Bug ID 516167: TMSH listing with wildcards prevents the child object from being displayed

Last Modified: Sep 13, 2023

Affected Product(s):
BIG-IP All(all modules)

Known Affected Versions:
11.5.4, 11.5.5, 11.5.6, 11.5.7, 11.5.8, 11.5.9, 11.5.10, 11.6.0, 11.6.1, 11.6.2, 11.6.3, 11.6.3.1, 11.6.3.2, 11.6.3.3, 11.6.3.4, 11.6.4, 11.6.5, 11.6.5.1, 11.6.5.2, 11.6.5.3, 12.0.0, 12.0.0 HF1, 12.1.0 HF1, 12.0.0 HF2, 12.1.0 HF2, 12.0.0 HF3, 12.0.0 HF4, 12.1.1 HF1, 12.1.1 HF2, 12.1.2 HF1, 12.1.2 HF2, 12.1.0, 12.1.1, 12.1.2, 12.1.3, 12.1.3.1, 12.1.3.2, 12.1.3.3, 12.1.3.4, 12.1.3.5, 12.1.3.6, 12.1.3.7, 12.1.4, 12.1.4.1, 12.1.5, 13.0.0, 13.0.0 HF1, 13.0.0 HF2, 13.0.0 HF3, 13.0.1

Fixed In:
13.1.0, 12.1.5.1

Opened: Apr 02, 2015

Severity: 3-Major

Related Article: K21382264

Symptoms

The tmsh list command is attempted with an identifier that specifies use of wildcard match character (*) , the results returned may not print the nested objects contained within the parent object. For example, the list ltm pool* command will print all pools that begin with the word pool, but will fail to list the profiles that are within the pool.

Given data
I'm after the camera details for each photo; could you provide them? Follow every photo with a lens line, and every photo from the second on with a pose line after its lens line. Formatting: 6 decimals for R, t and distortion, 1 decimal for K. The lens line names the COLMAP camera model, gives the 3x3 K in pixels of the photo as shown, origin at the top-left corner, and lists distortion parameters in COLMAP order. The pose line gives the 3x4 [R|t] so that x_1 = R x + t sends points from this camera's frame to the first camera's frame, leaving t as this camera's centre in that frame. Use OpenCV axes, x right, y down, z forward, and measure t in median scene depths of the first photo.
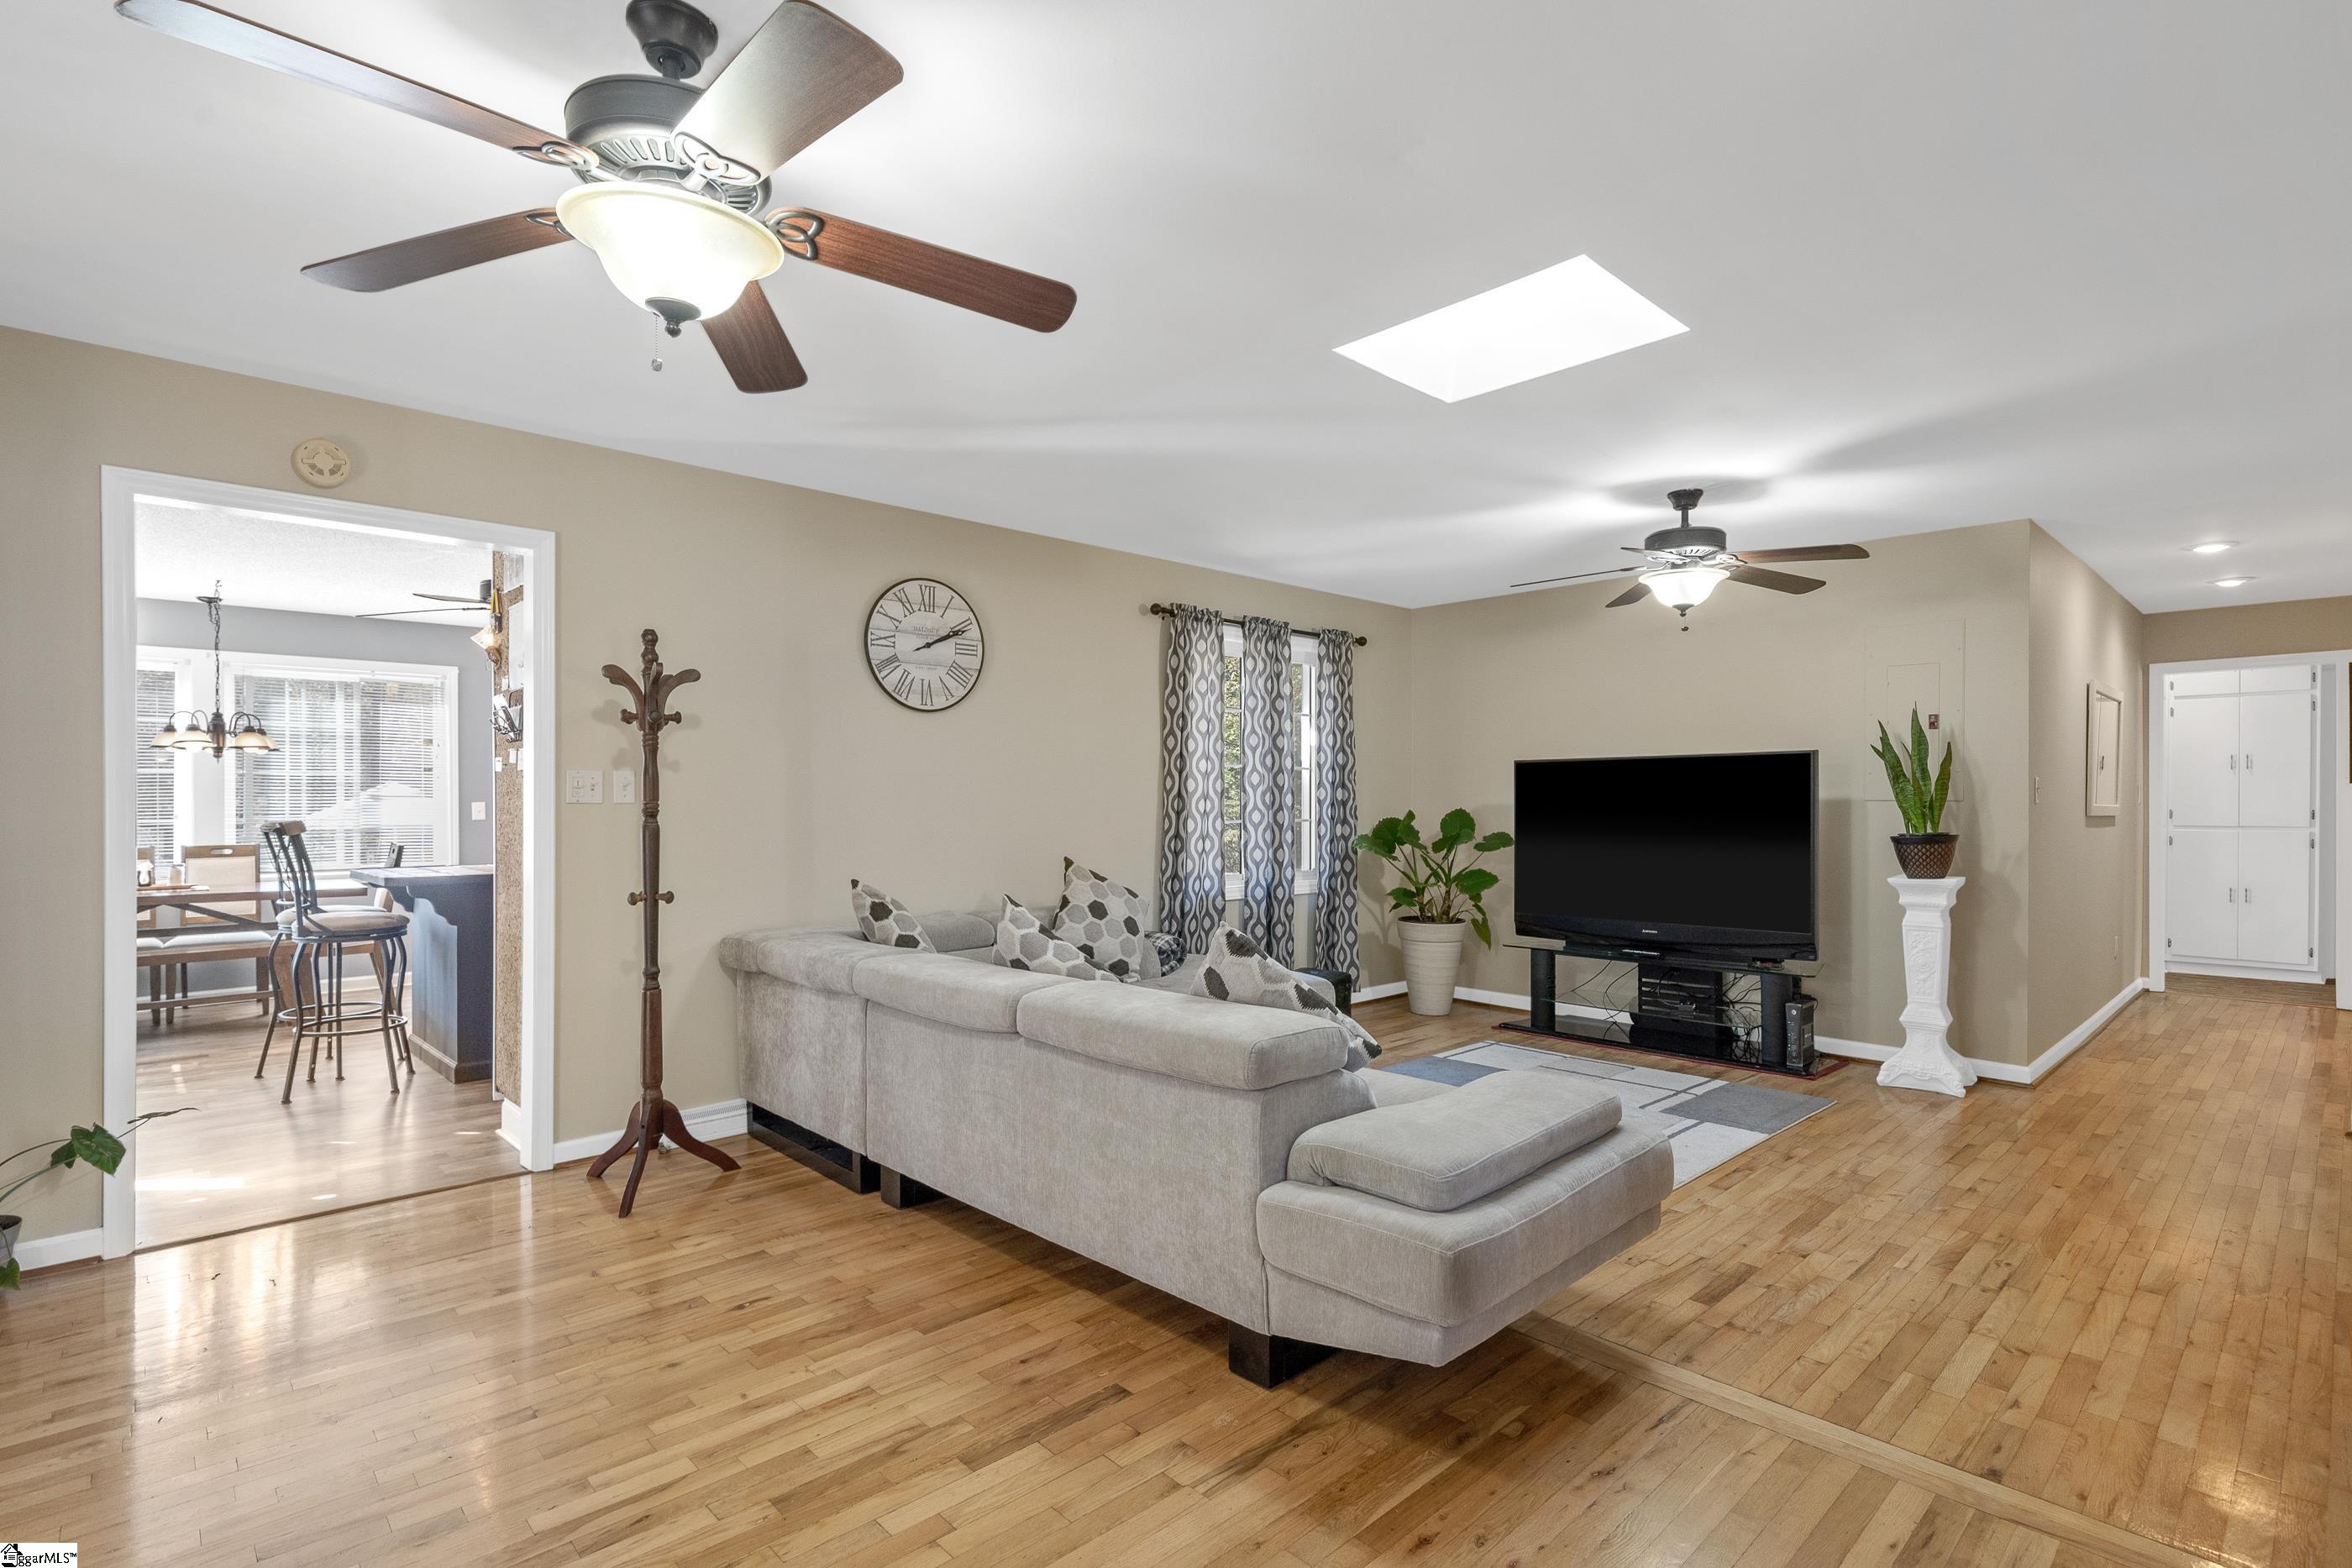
lens RADIAL K [[1107.2, 0, 1202.5], [0, 1107.2, 796.9], [0, 0, 1]] dist [-0.004065, 0.001246]
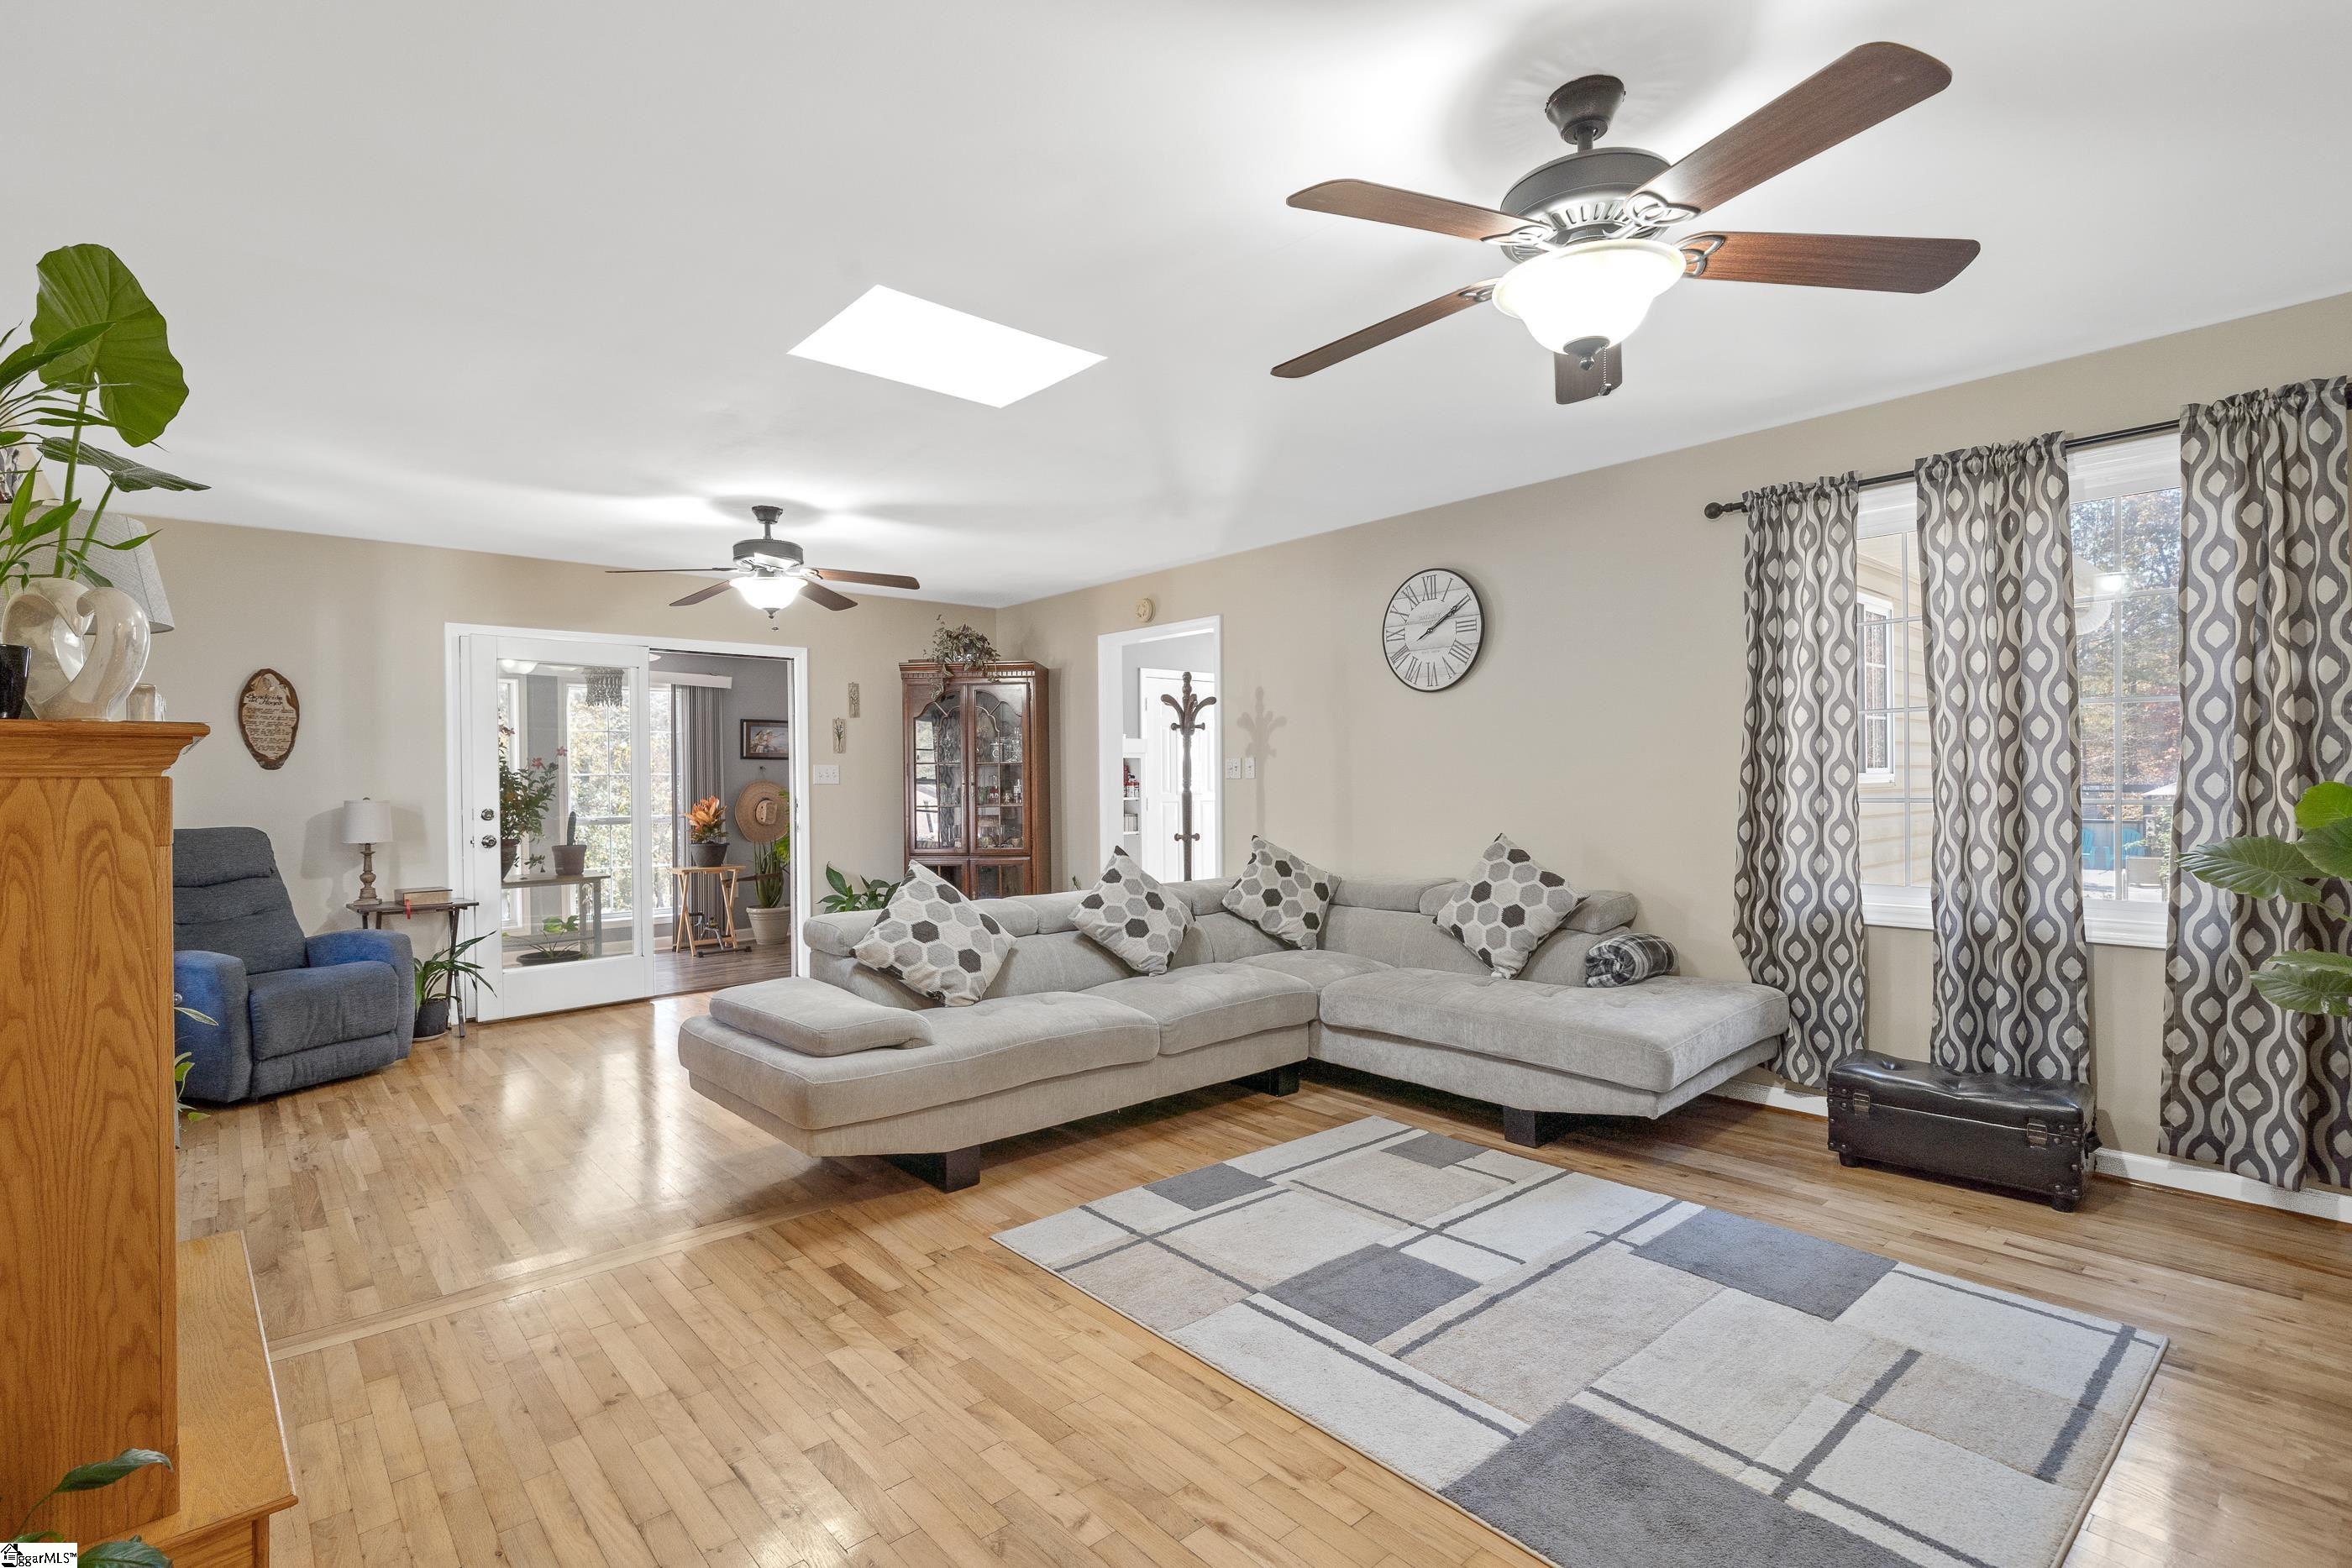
lens RADIAL K [[1107.2, 0, 1158.7], [0, 1107.2, 783.0], [0, 0, 1]] dist [-0.004065, 0.001246]
pose [[-0.056133, 0.004374, -0.998414, 1.031681], [0.017209, 0.999846, 0.003412, 0.004578], [0.998275, -0.016990, -0.056200, 0.963496]]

Prompt A
In the bug report, why does the command list ltm pool* leave out the profiles that are within the pools?
Prompt B
Write out everything in the bug report from "Related Article: K21382264" down to "within the pool.".

Answer area A
The command uses the wildcard match character (*). When the tmsh list command is run with an identifier that uses this wildcard, the results may not print the nested objects inside the parent object, such as the profiles in a pool.

Answer area B
Related Article: K21382264

Symptoms

The tmsh list command is attempted with an identifier that specifies use of wildcard match character (*) , the results returned may not print the nested objects contained within the parent object. For example, the list ltm pool* command will print all pools that begin with the word pool, but will fail to list the profiles that are within the pool.